Tice was one of 10 teachers and school staff that participated in a “Fear Factor”-themed challenge for Howl-a-palooza, an event held every six weeks at Cottonwood exclusively for students that have met four criteria: no more than two absences, no behavior problems and 90 percent of homework and classwork completed.
The students also got to see their principal, Chris Mauger, and their vice principal, Matt Sheffield, take the “nuclear wings” challenge — eat six hot wings in six minutes without drinking any milk or water.
The “nuclear” wings, which were provided by Beef ‘O’ Brady’s, are chicken wings basted in a recipe that the manager of Beef’s, Marchal Mulligan, says is a secret.
“My face is on fire,” said Sanna Bartlebough, the school’s Parent Teacher Committee treasurer and contestant of the nuclear wing eating contest. “They were the hottest thing I’ve ever eaten.”

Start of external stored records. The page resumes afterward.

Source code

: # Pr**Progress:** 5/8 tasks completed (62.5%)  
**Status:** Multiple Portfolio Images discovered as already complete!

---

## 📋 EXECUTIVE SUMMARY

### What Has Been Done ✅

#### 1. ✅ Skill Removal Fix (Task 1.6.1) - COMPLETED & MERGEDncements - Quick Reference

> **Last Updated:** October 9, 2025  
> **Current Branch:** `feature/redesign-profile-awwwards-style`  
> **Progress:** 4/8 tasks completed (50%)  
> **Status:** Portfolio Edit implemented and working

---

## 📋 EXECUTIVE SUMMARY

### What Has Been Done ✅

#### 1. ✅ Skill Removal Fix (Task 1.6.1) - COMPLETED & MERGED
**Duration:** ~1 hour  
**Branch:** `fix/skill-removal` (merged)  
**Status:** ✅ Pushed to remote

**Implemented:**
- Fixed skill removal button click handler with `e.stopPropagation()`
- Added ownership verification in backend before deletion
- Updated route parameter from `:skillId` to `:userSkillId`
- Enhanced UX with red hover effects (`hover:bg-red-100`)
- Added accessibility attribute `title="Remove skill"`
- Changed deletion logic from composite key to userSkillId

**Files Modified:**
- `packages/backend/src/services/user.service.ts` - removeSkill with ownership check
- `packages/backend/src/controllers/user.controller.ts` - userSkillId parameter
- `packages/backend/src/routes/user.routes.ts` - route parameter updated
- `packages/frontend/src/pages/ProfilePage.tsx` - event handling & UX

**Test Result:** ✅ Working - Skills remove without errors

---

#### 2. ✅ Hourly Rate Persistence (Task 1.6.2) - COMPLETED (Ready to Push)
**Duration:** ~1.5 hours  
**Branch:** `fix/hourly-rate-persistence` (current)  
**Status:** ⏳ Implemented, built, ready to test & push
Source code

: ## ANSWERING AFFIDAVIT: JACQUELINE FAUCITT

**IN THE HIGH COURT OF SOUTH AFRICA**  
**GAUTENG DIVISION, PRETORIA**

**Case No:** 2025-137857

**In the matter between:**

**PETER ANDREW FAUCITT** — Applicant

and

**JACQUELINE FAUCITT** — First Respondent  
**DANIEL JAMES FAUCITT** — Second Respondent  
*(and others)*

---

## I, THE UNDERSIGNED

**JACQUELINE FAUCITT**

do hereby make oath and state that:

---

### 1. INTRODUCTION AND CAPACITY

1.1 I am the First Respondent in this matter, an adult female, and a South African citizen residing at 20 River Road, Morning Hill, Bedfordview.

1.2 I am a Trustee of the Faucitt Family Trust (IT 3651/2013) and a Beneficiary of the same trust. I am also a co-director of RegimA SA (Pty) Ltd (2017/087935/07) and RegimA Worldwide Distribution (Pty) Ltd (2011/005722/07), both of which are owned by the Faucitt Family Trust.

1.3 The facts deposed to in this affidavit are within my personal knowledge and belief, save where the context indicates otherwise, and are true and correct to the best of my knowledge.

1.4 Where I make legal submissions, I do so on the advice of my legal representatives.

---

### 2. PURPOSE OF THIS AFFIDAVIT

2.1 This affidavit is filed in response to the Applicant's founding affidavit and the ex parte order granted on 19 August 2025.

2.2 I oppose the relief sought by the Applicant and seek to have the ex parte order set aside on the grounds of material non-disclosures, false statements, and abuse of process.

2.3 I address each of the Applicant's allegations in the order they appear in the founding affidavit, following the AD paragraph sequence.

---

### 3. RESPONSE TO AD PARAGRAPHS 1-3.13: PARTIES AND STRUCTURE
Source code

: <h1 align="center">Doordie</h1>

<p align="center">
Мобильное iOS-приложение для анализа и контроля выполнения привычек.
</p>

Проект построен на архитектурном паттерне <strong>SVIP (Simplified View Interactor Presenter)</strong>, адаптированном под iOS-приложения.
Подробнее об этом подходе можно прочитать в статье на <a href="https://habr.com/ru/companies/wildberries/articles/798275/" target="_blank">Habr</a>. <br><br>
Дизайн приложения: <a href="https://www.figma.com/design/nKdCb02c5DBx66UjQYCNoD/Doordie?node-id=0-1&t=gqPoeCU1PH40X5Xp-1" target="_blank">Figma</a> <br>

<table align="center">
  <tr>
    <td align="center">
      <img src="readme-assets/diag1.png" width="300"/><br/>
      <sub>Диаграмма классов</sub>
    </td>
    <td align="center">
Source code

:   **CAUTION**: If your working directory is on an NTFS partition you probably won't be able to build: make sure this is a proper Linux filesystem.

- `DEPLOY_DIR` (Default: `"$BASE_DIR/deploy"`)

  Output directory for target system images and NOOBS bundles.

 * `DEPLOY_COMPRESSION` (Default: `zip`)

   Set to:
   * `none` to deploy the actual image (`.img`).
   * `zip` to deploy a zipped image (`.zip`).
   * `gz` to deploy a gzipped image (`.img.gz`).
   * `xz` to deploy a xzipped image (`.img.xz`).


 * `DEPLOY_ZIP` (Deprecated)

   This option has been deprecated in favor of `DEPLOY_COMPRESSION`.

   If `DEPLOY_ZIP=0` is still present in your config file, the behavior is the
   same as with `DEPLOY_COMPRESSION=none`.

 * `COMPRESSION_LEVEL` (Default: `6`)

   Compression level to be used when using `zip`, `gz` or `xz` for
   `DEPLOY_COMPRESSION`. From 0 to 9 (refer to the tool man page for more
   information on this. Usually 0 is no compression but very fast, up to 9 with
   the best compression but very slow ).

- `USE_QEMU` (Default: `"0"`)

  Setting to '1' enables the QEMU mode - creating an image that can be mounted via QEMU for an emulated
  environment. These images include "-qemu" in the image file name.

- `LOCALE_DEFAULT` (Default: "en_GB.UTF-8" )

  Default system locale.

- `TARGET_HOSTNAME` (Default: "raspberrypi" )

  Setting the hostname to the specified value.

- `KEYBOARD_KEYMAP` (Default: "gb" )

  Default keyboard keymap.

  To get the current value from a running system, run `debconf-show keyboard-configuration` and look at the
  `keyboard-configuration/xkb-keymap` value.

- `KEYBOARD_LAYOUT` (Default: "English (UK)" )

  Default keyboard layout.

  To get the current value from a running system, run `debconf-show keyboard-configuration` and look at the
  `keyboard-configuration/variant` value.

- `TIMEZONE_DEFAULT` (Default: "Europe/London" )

Mauger, who won the competition, agreed.
“This was the part that I feared the most,” Mauger said of the wing-eating contest, which is a scaled-down version of the “15 wings in 15 minutes” challenge that is typically held at Beef ‘O’ Brady’s. “The kids love it though, so we may have to do it again.”
Mauger said that the students get to choose which events they liked the most at the end of the year and they’ll get to do them again. Some of the activities they’ve done included a dunk tank, pie-in-the-face and “minute-to-win-it.”
“It’s great to see that the kids are excited about this,” Mauger said. “It keeps kids involved in school, which is where they need to be at.”